WHAT THE TASK REQUIRES → Word for word, repeat the lines of the records from the first line up to and including the line that contains "(cf. 9323 - Meeting Conduct)", passing over any pictures.

PROVIDED DATA →
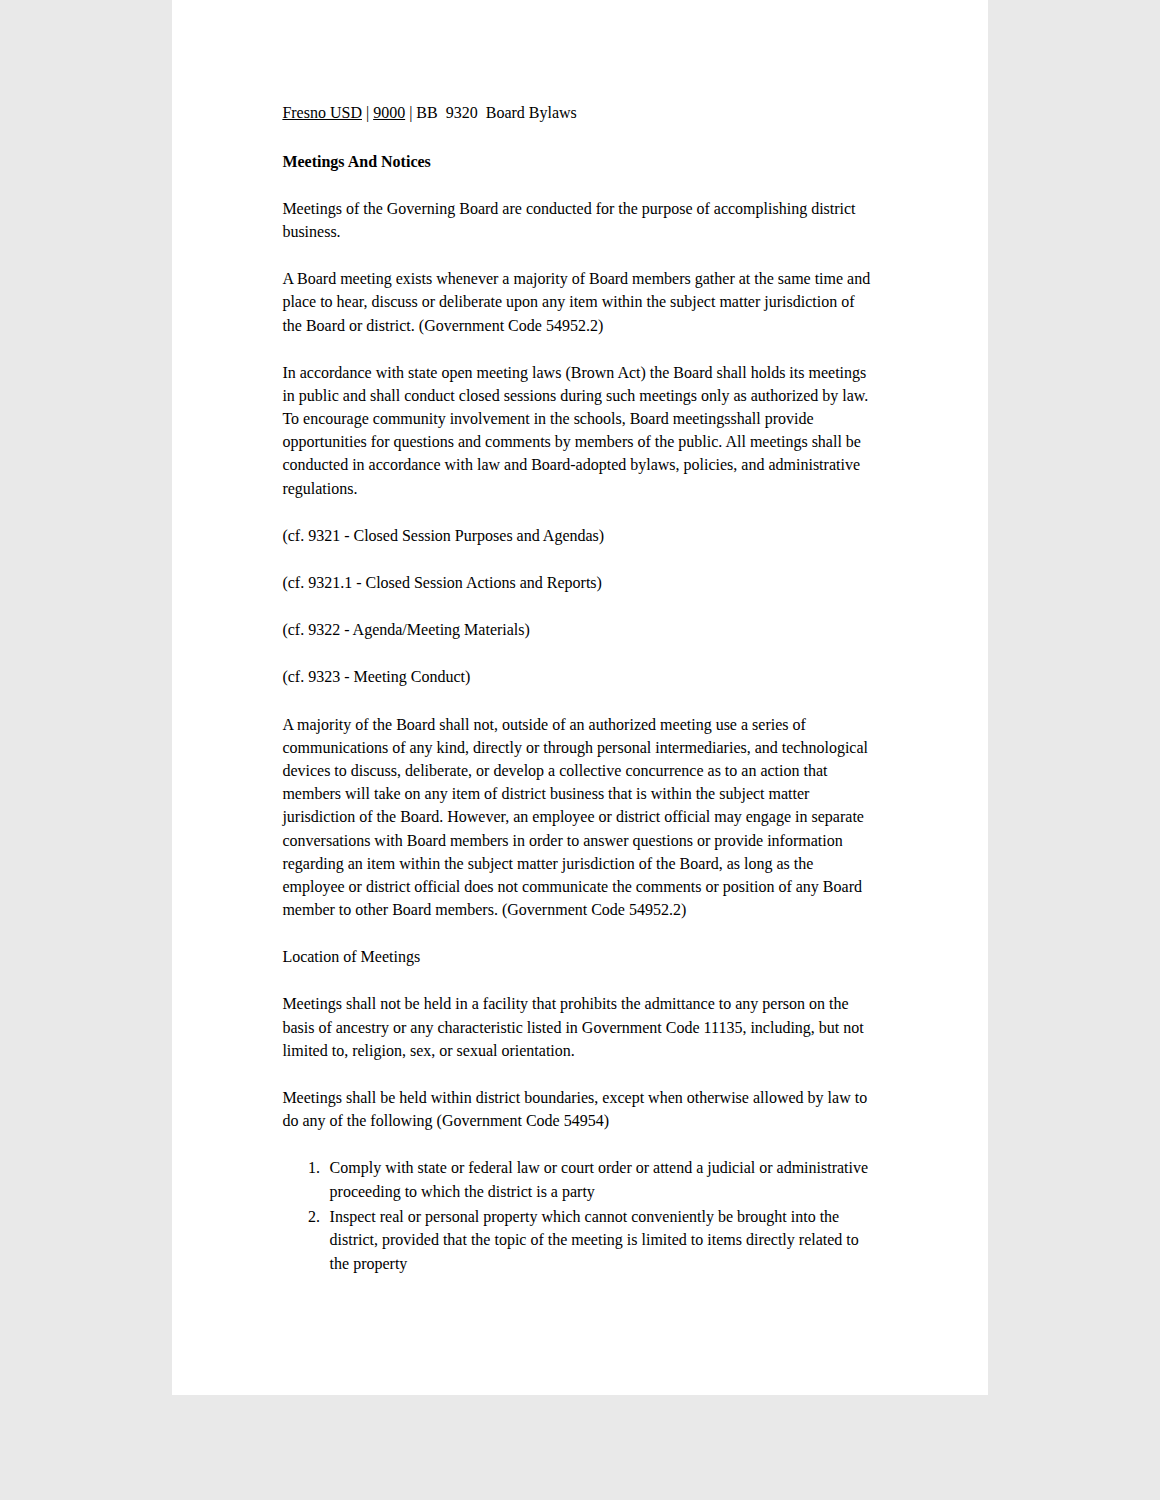Fresno USD | 9000 | BB 9320 Board Bylaws
Meetings And Notices
Meetings of the Governing Board are conducted for the purpose of accomplishing district business.
A Board meeting exists whenever a majority of Board members gather at the same time and place to hear, discuss or deliberate upon any item within the subject matter jurisdiction of the Board or district. (Government Code 54952.2)
In accordance with state open meeting laws (Brown Act) the Board shall holds its meetings in public and shall conduct closed sessions during such meetings only as authorized by law. To encourage community involvement in the schools, Board meetingsshall provide opportunities for questions and comments by members of the public. All meetings shall be conducted in accordance with law and Board-adopted bylaws, policies, and administrative regulations.
(cf. 9321 - Closed Session Purposes and Agendas)
(cf. 9321.1 - Closed Session Actions and Reports)
(cf. 9322 - Agenda/Meeting Materials)
(cf. 9323 - Meeting Conduct)
A majority of the Board shall not, outside of an authorized meeting use a series of communications of any kind, directly or through personal intermediaries, and technological devices to discuss, deliberate, or develop a collective concurrence as to an action that members will take on any item of district business that is within the subject matter jurisdiction of the Board. However, an employee or district official may engage in separate conversations with Board members in order to answer questions or provide information regarding an item within the subject matter jurisdiction of the Board, as long as the employee or district official does not communicate the comments or position of any Board member to other Board members. (Government Code 54952.2)
Location of Meetings
Meetings shall not be held in a facility that prohibits the admittance to any person on the basis of ancestry or any characteristic listed in Government Code 11135, including, but not limited to, religion, sex, or sexual orientation.
Meetings shall be held within district boundaries, except when otherwise allowed by law to do any of the following (Government Code 54954)
Comply with state or federal law or court order or attend a judicial or administrative proceeding to which the district is a party
Inspect real or personal property which cannot conveniently be brought into the district, provided that the topic of the meeting is limited to items directly related to the property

TASK ANSWER →
Fresno USD | 9000 | BB 9320 Board Bylaws
Meetings And Notices
Meetings of the Governing Board are conducted for the purpose of accomplishing district business.
A Board meeting exists whenever a majority of Board members gather at the same time and place to hear, discuss or deliberate upon any item within the subject matter jurisdiction of the Board or district. (Government Code 54952.2)
In accordance with state open meeting laws (Brown Act) the Board shall holds its meetings in public and shall conduct closed sessions during such meetings only as authorized by law. To encourage community involvement in the schools, Board meetingsshall provide opportunities for questions and comments by members of the public. All meetings shall be conducted in accordance with law and Board-adopted bylaws, policies, and administrative regulations.
(cf. 9321 - Closed Session Purposes and Agendas)
(cf. 9321.1 - Closed Session Actions and Reports)
(cf. 9322 - Agenda/Meeting Materials)
(cf. 9323 - Meeting Conduct)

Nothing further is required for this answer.